• [What you have to do]
Copy each line of the records that contains the word "installations".

Dataset items:
╭──

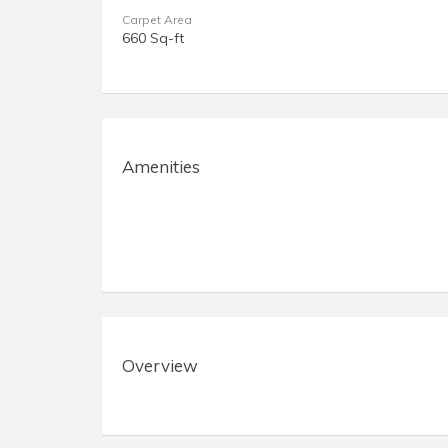
Carpet Area
660 Sq-ft
Amenities
Overview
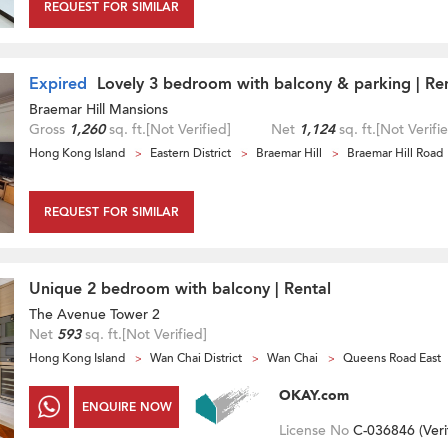
REQUEST FOR SIMILAR
Expired
Lovely 3 bedroom with balcony & parking | Re
Braemar Hill Mansions
Gross
1,260
sq. ft.
[Not Verified]
Net
1,124
sq. ft.
[Not Verifi
Hong Kong Island
Eastern District
Braemar Hill
Braemar Hill Road
REQUEST FOR SIMILAR
Unique 2 bedroom with balcony | Rental
The Avenue Tower 2
Net
593
sq. ft.
[Not Verified]
Hong Kong Island
Wan Chai District
Wan Chai
Queens Road East
OKAY.com
ENQUIRE NOW
License No
C-036846 (
Veri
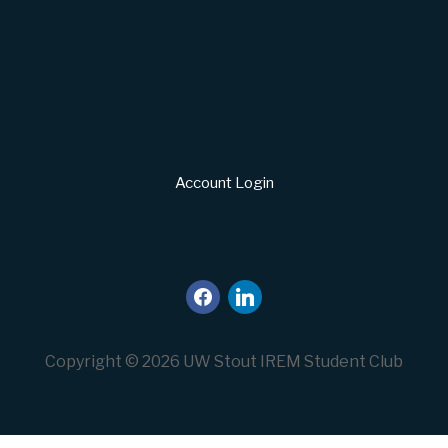
Account Login
facebook
linkedin
Copyright © 2026 UW Stout IREM Student Club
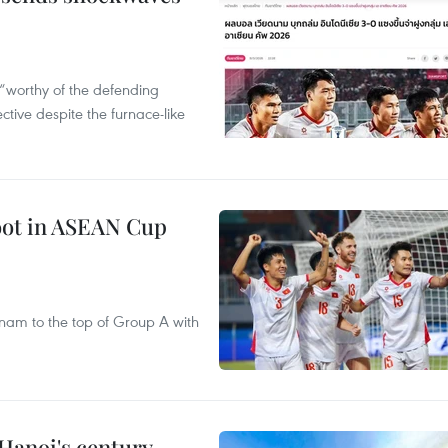
“worthy of the defending
tive despite the furnace-like
foot in ASEAN Cup
nam to the top of Group A with
 Hanoi's century-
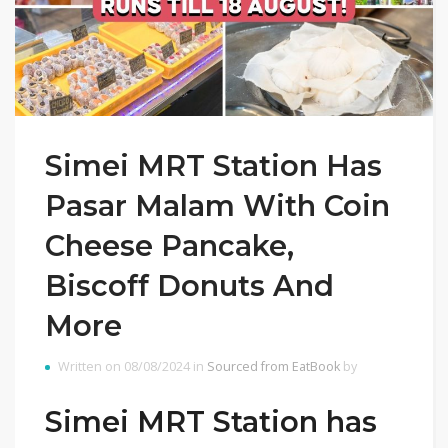
Simei MRT Station Has
Pasar Malam With Coin
Cheese Pancake,
Biscoff Donuts And
More
Written on 08/08/2024 in
Sourced from EatBook
by
Simei MRT Station has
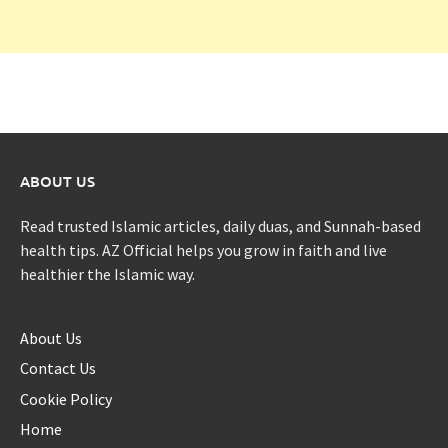
ABOUT US
Read trusted Islamic articles, daily duas, and Sunnah-based
health tips. AZ Official helps you grow in faith and live
healthier the Islamic way.
About Us
Contact Us
Cookie Policy
Home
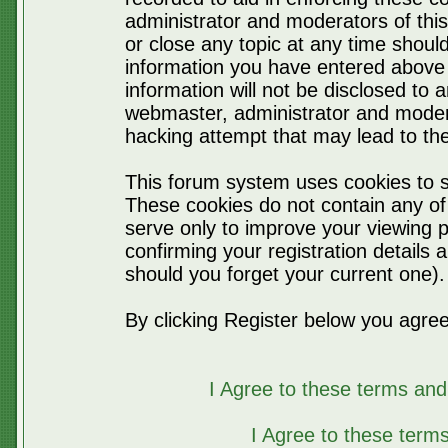
administrator and moderators of thi
or close any topic at any time should
information you have entered above 
information will not be disclosed to 
webmaster, administrator and moder
hacking attempt that may lead to t
This forum system uses cookies to s
These cookies do not contain any of
serve only to improve your viewing p
confirming your registration detail
should you forget your current one).
By clicking Register below you agree
I Agree to these terms a
I Agree to these ter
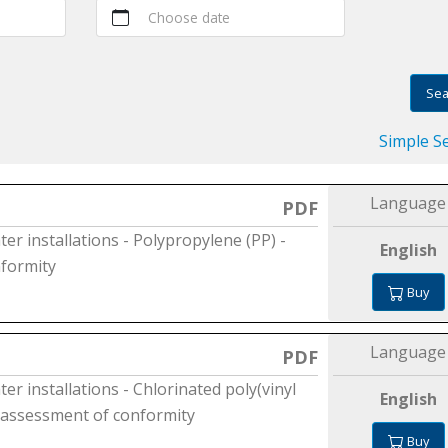
Choose date
Sea
Simple S
Language
PDF
ter installations - Polypropylene (PP) -
English
nformity
Buy
Language
PDF
er installations - Chlorinated poly(vinyl
English
he assessment of conformity
Buy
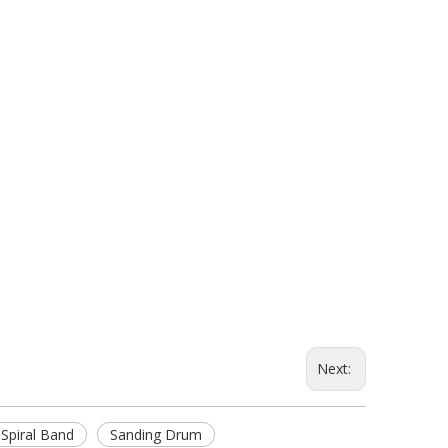
Next:
 Spiral Band
Sanding Drum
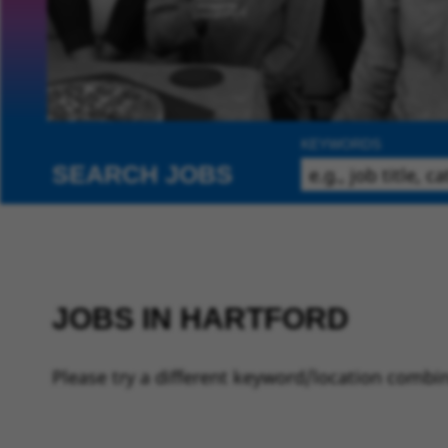
KEYWORDS
SEARCH JOBS
JOBS IN HARTFORD
Please try a different keyword/location combin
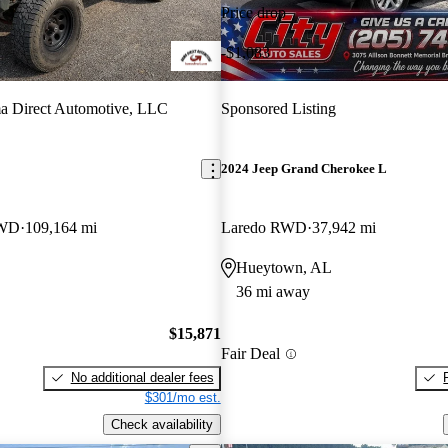
Price drop
-$1,083
a Direct Automotive, LLC
Sponsored Listing
2024 Jeep Grand Cherokee L
4WD
109,164 mi
Laredo RWD
37,942 mi
Hueytown, AL
36 mi away
$15,871
Fair Deal
No additional dealer fees
$301/mo est.
Check availability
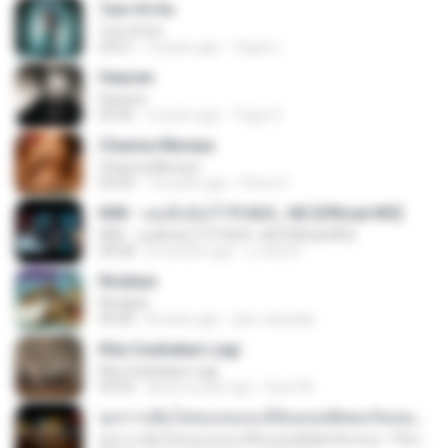
Tum Hi Ho
Tum Hi Ho
04:21
9 years ago
Teguh I.
Heaven
Heaven
03:56
3 years ago
Tiago S.
Channa Mereya
Channa Mereya
04:49
10 years ago
Phino P.
KRK - เธอทิ้งฉันไว้ Ft.N/A , HK [Official MV]
KRK - เธอทิ้งฉันไว้ Ft.N/A , HK [Official MV]
04:58
8 months ago
นวมินทร์
Rindiani
Rindiani
04:40
8 years ago
joko rahardjo
Kita Usahakan Lagi
Kita Usahakan Lagi
03:54
about a year ago
Fazri M.
ทุกการเติบโตของเธอจะมีฉันคอยซัพพอร์ตเสมอ - FULL , [เนื้อเพลง]
ทุกการเติบโตของเธอจะมีฉันคอยซัพพอร์ตเสมอ - FULL , [เนื้อเพลง]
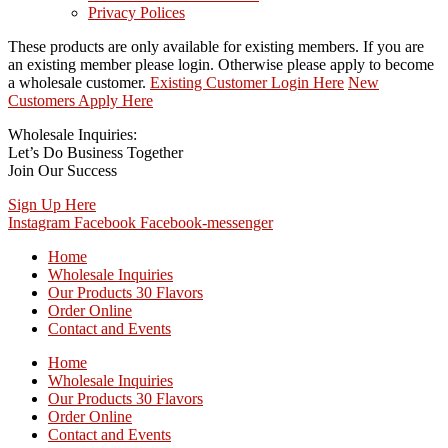
Privacy Polices
These products are only available for existing members. If you are
an existing member please login. Otherwise please apply to become
a wholesale customer.
Existing Customer Login Here
New
Customers Apply Here
Wholesale Inquiries:
Let’s Do Business Together
Join Our Success
Sign Up Here
Instagram
Facebook
Facebook-messenger
Home
Wholesale Inquiries
Our Products 30 Flavors
Order Online
Contact and Events
Home
Wholesale Inquiries
Our Products 30 Flavors
Order Online
Contact and Events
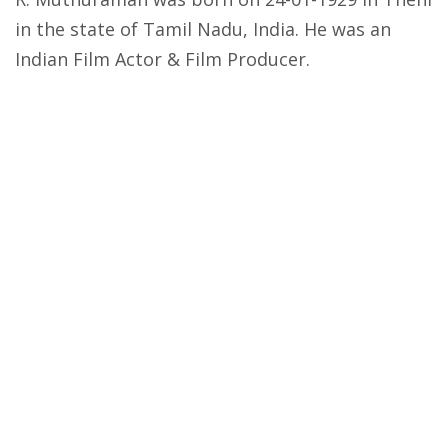
in the state of Tamil Nadu, India. He was an
Indian Film Actor & Film Producer.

╰──

• [Expected output]
ter installations - Polypropylene (PP) -
er installations - Chlorinated poly(vinyl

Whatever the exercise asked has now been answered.